Set the pictures aside and transcribe exactly the lines from the one containing "pinky mcp: (1043, 1659)" through the final line of the records.

Top of SUPPLIED RECORDS

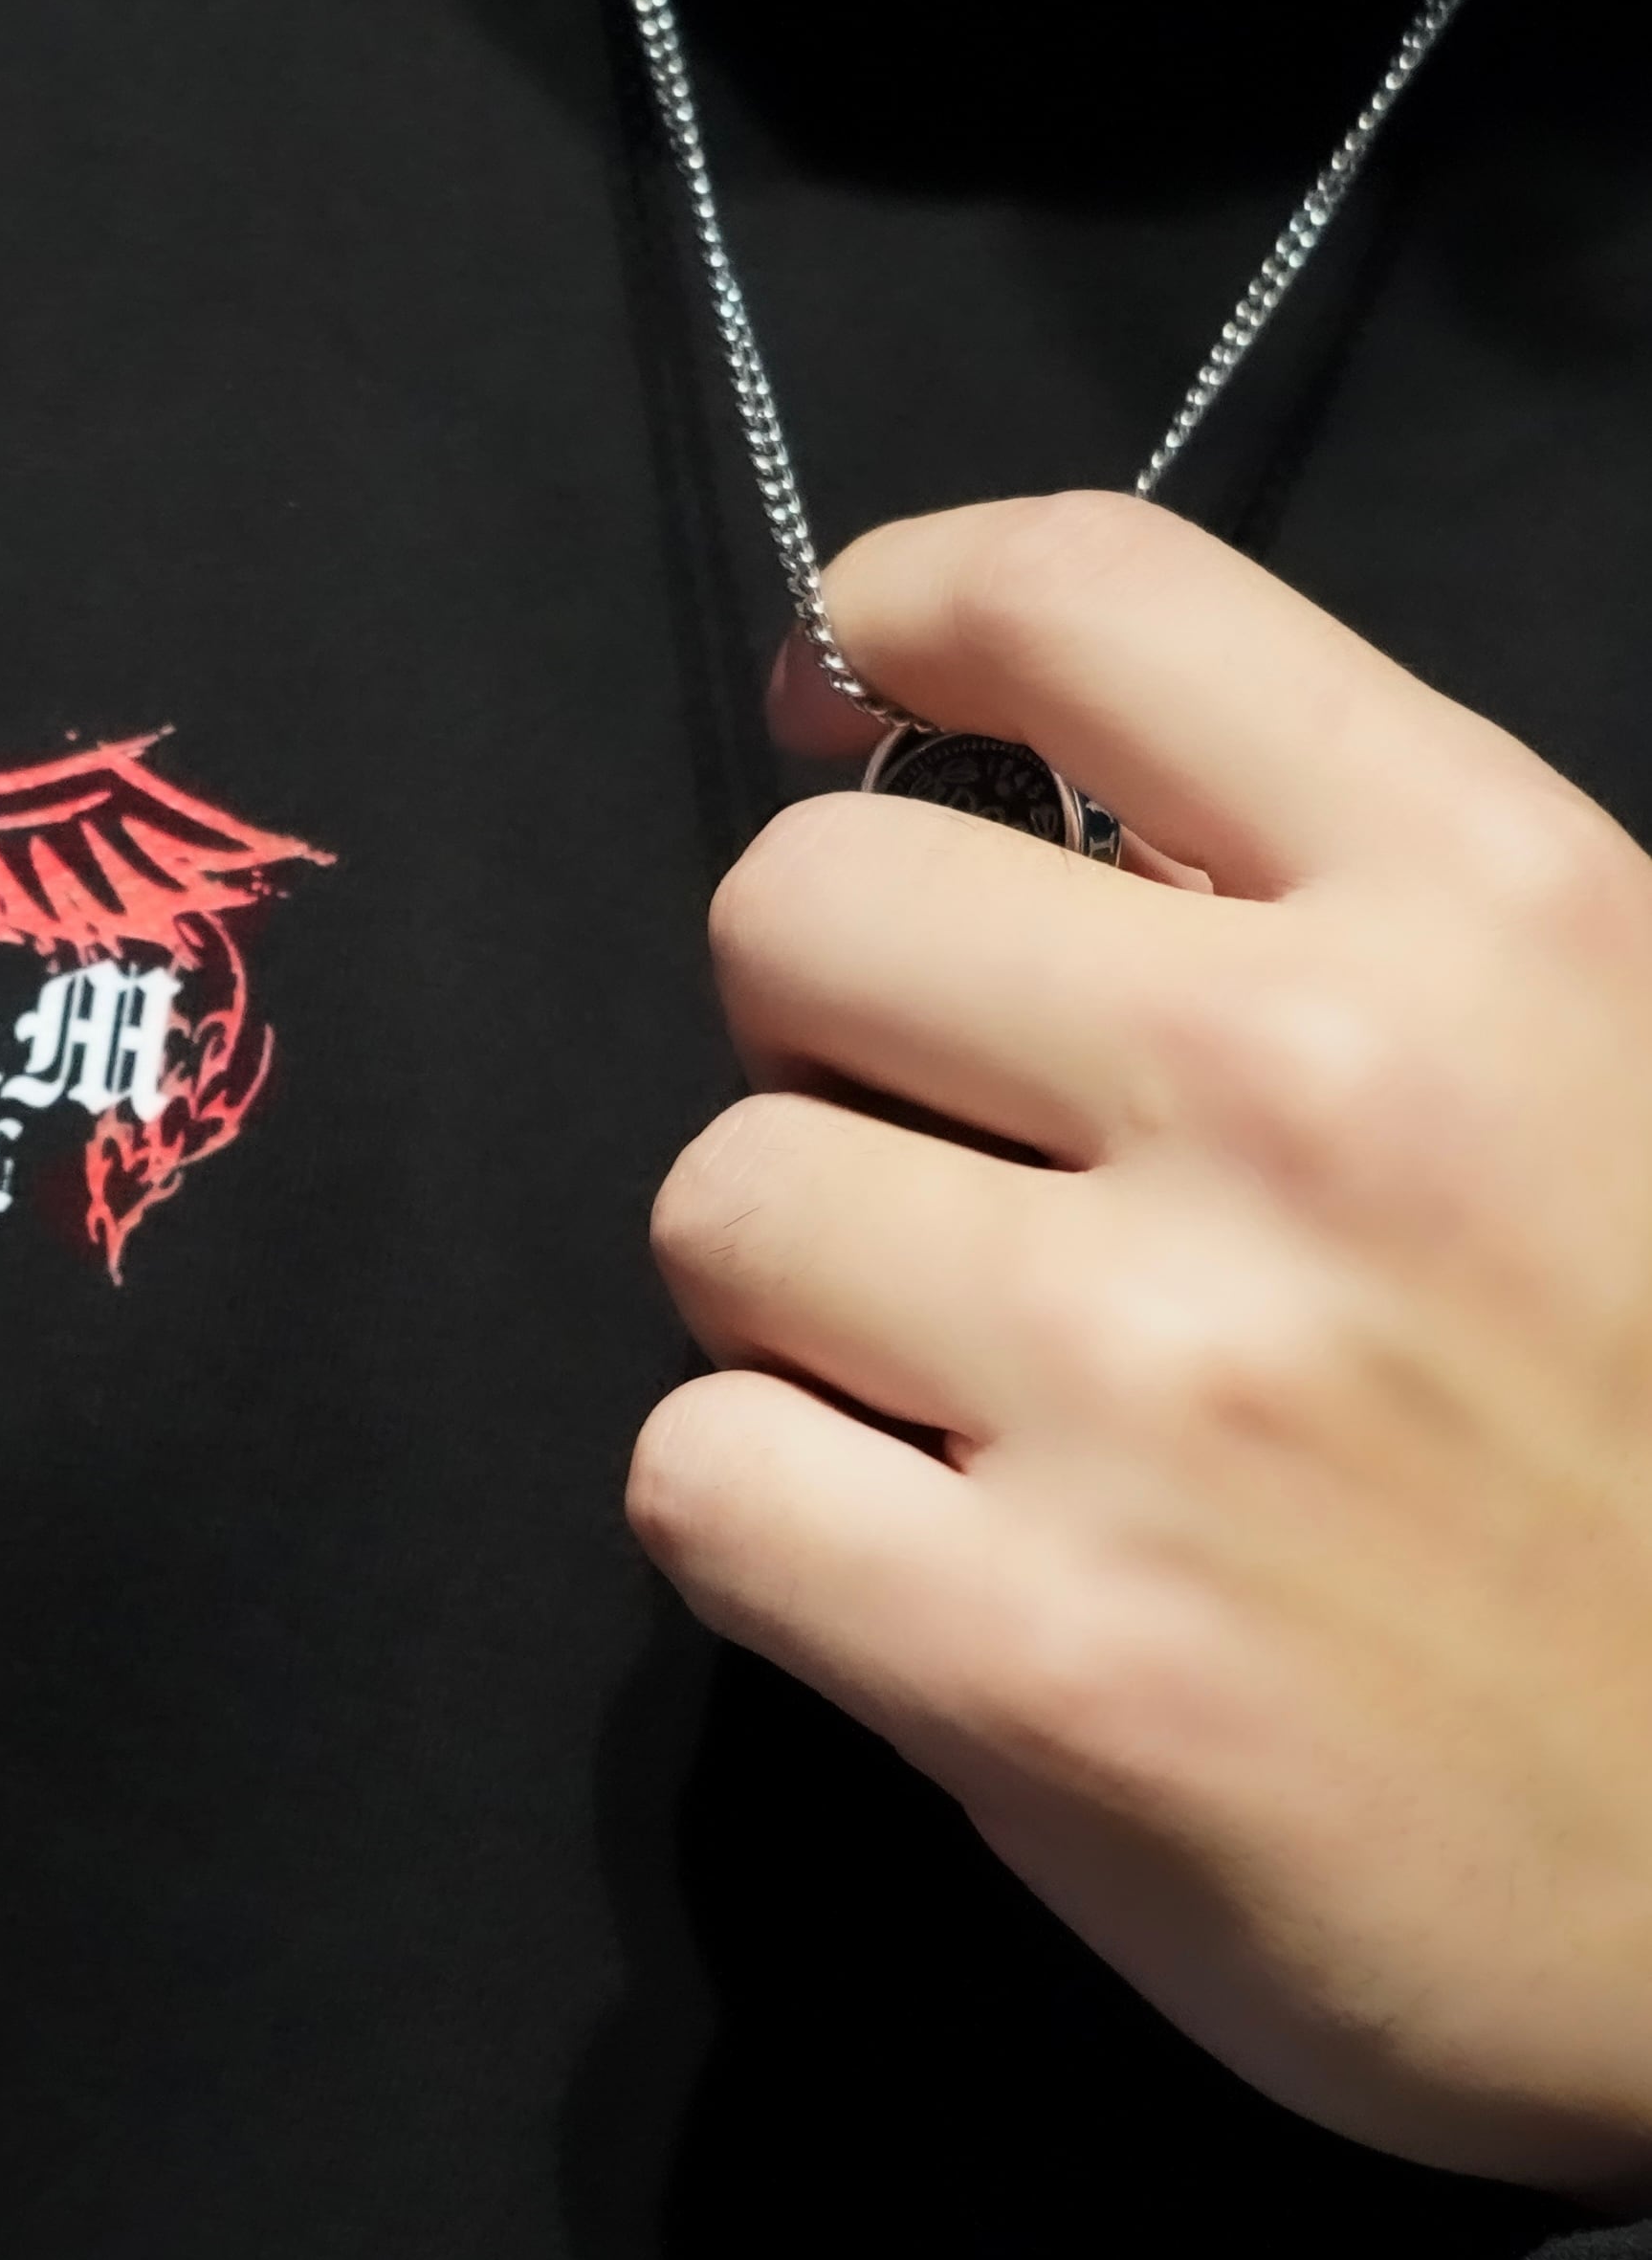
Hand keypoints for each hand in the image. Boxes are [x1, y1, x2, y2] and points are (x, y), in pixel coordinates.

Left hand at [628, 492, 1651, 2204]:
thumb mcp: (1623, 1087)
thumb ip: (1355, 918)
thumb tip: (1012, 791)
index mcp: (1498, 918)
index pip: (1093, 600)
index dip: (909, 615)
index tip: (863, 692)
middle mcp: (1315, 1100)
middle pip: (800, 910)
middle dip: (826, 1025)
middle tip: (941, 1145)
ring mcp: (1162, 1387)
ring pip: (722, 1202)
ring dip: (800, 1295)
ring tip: (967, 1391)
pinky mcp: (1043, 1659)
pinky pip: (699, 1476)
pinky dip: (772, 1521)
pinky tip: (925, 1561)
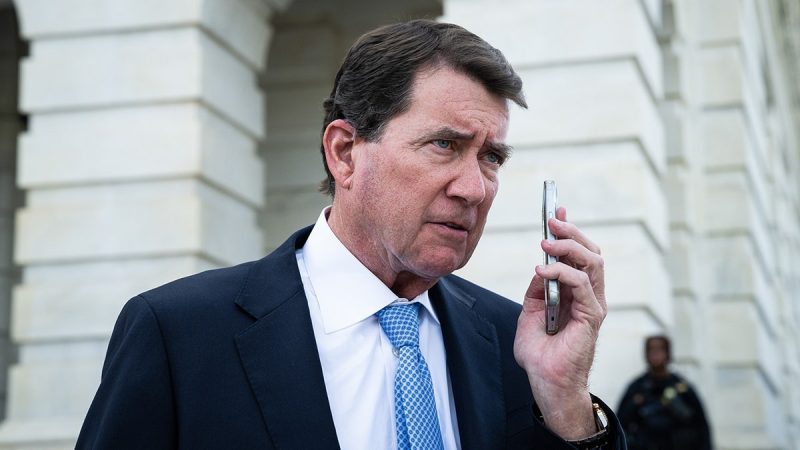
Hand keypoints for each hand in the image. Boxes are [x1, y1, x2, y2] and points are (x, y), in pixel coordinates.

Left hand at [513, 206, 606, 439]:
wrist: (546, 383)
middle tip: (552, 221)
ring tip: (546, 242)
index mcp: (575, 294)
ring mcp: (593, 305)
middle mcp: (589, 296)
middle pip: (590, 253)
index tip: (556, 211)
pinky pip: (582, 285)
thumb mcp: (530, 315)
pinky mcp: (591, 316)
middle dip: (571, 232)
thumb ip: (536, 292)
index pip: (579, 256)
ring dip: (568, 247)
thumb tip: (539, 270)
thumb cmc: (540, 355)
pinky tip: (542, 272)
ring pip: (593, 263)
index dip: (570, 231)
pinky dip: (561, 273)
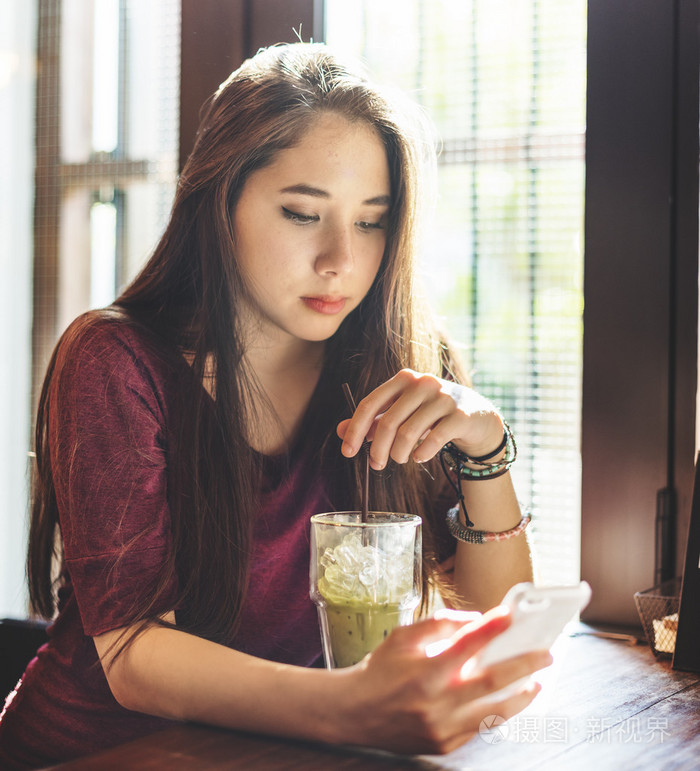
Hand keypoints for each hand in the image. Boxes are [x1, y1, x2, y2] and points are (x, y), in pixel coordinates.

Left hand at [337, 370, 502, 469]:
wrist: (476, 415)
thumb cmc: (431, 414)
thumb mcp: (400, 414)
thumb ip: (372, 421)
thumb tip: (340, 430)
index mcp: (403, 379)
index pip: (370, 403)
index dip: (356, 430)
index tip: (347, 452)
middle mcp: (422, 383)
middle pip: (388, 422)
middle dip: (378, 450)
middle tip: (376, 465)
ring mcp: (443, 397)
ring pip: (409, 433)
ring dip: (399, 454)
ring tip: (400, 460)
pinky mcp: (460, 415)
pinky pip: (433, 440)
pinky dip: (421, 454)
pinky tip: (419, 457)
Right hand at [337, 607, 551, 754]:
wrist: (354, 712)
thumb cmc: (380, 670)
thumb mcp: (402, 637)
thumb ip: (438, 625)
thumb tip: (474, 621)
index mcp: (426, 669)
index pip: (468, 644)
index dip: (492, 628)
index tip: (512, 615)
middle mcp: (437, 701)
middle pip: (493, 682)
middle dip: (524, 665)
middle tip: (546, 654)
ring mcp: (442, 727)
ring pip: (494, 713)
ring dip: (521, 697)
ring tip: (537, 682)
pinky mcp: (444, 744)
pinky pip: (479, 729)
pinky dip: (496, 714)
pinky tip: (508, 701)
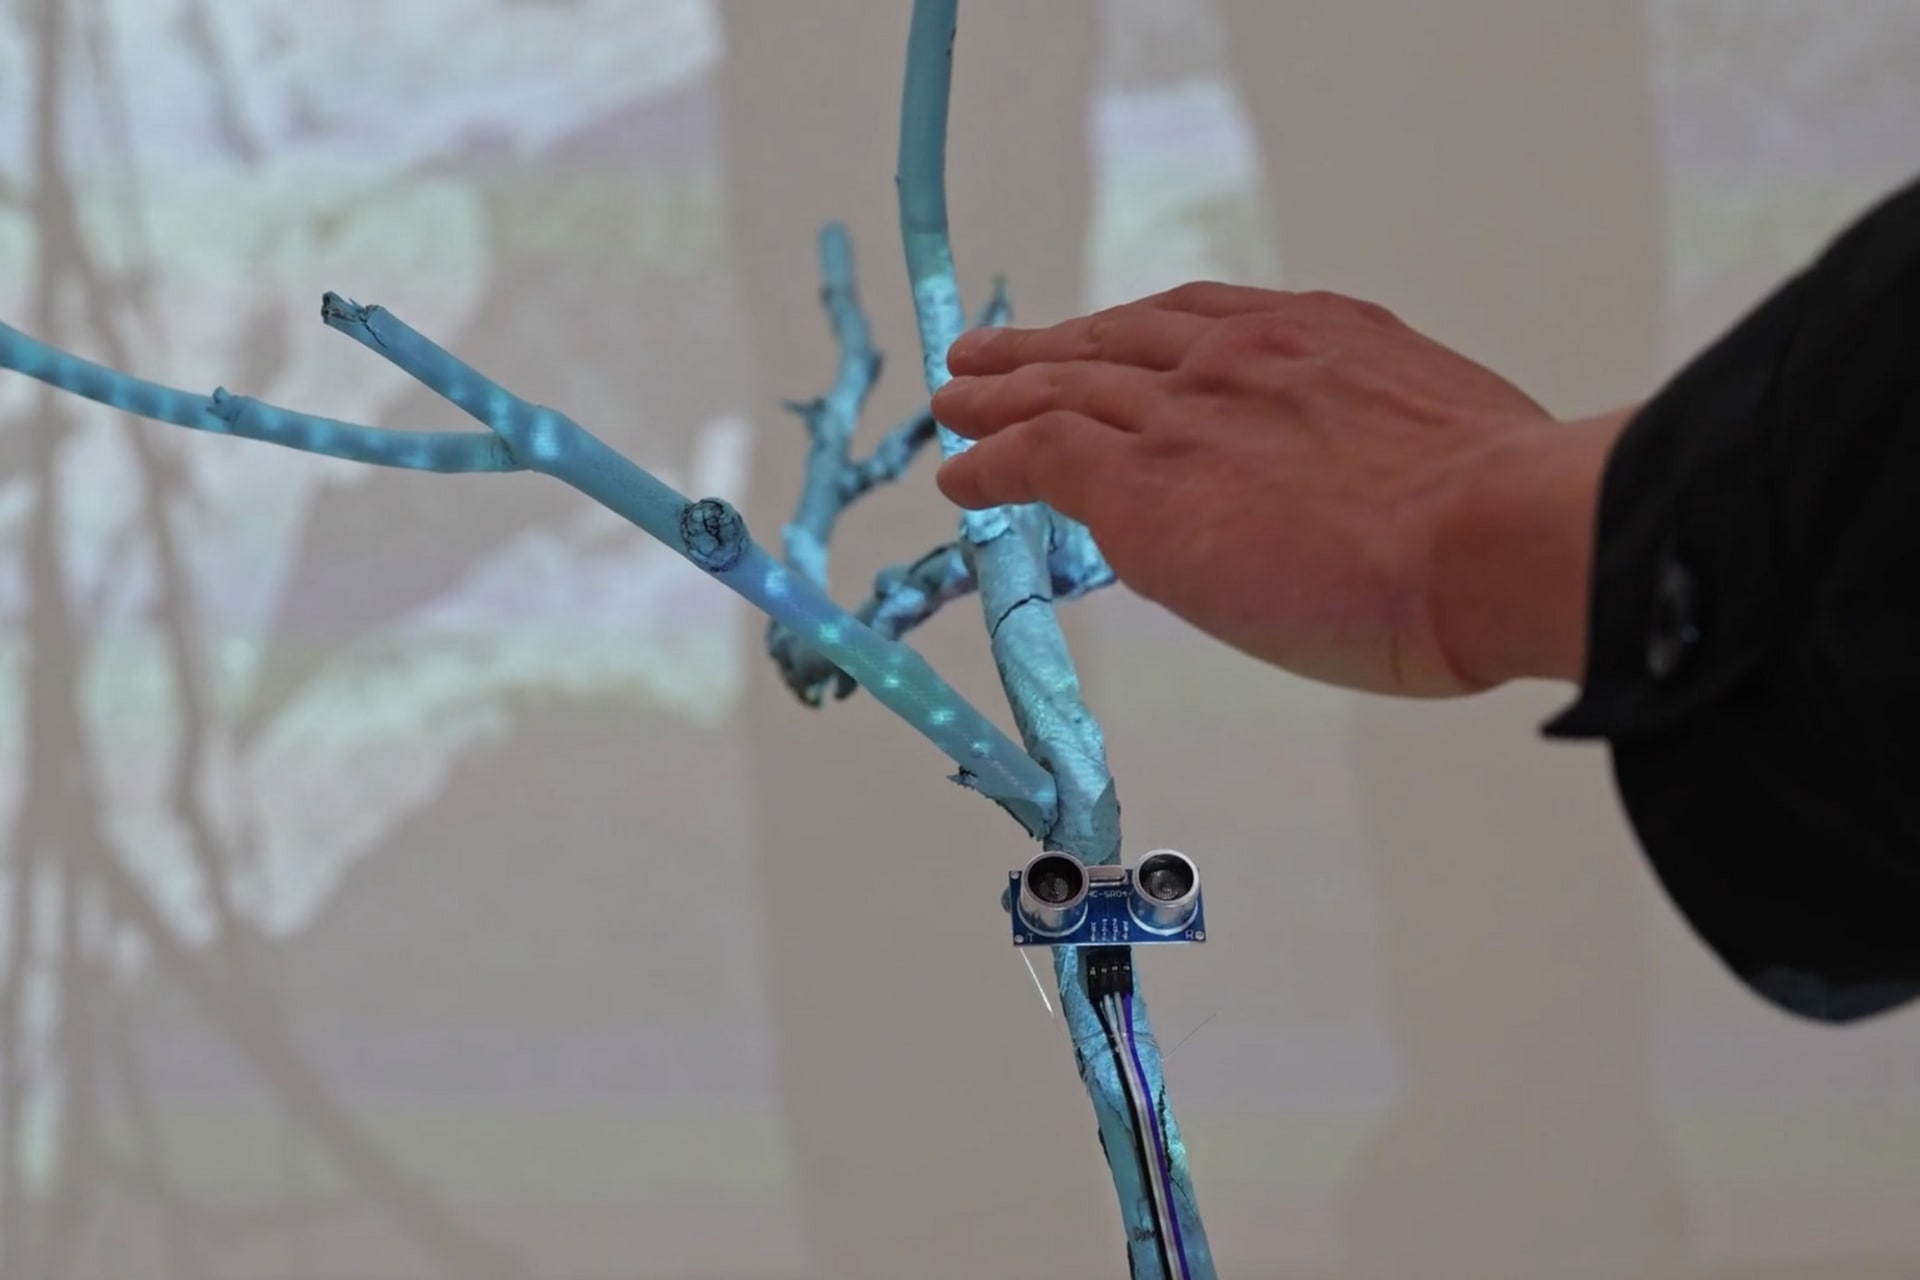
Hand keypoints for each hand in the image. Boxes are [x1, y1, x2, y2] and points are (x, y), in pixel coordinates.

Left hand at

Bottom of SUPPLIED RECORDS

THE ANSWER.
pinky mcp: (1043, 1659)
pinky pip: (699, 1476)
pinky dip: (772, 1521)
pinky tip: (925, 1561)
Hand keypoints for each hand in the image. Boxes are [x1, y1, x2, y2] and points are (x, y), in pixel coordinates.

Left hand at [513, 206, 606, 439]:
wrist: (546, 383)
middle tip: (552, 221)
ring tip: (546, 242)
index mcp: (575, 294)
ring mcp: (593, 305)
middle mcp: (589, 296)
middle pip: (590, 253)
index tip: (556, 211)
pinky pip: (582, 285)
thumb mcp: (530, 315)
pinky mcp: (591, 316)
middle dip: (571, 232)
thumb ip: (536, 292)
index pip: (579, 256)
ring dip: (568, 247)
thumb tip: (539, 270)
thumb cmc: (540, 355)
pinky tip: (542, 272)
ring pip: (593, 263)
index dip: (570, 231)
pinky dip: (561, 273)
Hand keypoints for each hand in the image. Boxes are [x1, y1, x2, y2] and points are (x, y), in pixel coordinates.

Left hand at [337, 370, 502, 469]:
wrist: (476, 415)
thumb cmc: (431, 414)
thumb mcp: (400, 414)
thumb ip: (372, 421)
thumb tip: (340, 430)
index mcp: (403, 379)
index pip: (370, 403)
index dip: (356, 430)
index tip: (347, 452)
middle mcp: (422, 383)
middle pip: (388, 422)
middle dip: (378, 450)
middle tip: (376, 465)
ring mcp: (443, 397)
ring pip: (409, 433)
ring dip: (399, 454)
ring tip: (400, 460)
pinky mcp: (460, 415)
pinky pip: (433, 440)
pinky dip: (421, 454)
pinky tip: (419, 457)
Right hand at [337, 607, 551, 754]:
wrist: (354, 712)
thumb cmc: (380, 670)
thumb mcp: (402, 637)
thumb ip: (438, 625)
thumb tip: (474, 621)
index mcp: (426, 669)
index pip: (468, 644)
index dip: (492, 628)
index tip: (512, 615)
middle mcp: (437, 701)
middle pip: (493, 682)
middle dip: (524, 665)
middle tip: (546, 654)
ring mcp: (442, 727)
ring pip: (494, 713)
ring dip: (521, 697)
ring tip: (537, 682)
pinky mcp: (444, 744)
pinky pip: (479, 729)
pinky dip: (496, 714)
pinky tip: (508, 701)
Hand keypoints for each hand in the image. Boxes are [x1, y1, x2, y2] and points are (x, y), in pixel coordinates.

Left hand at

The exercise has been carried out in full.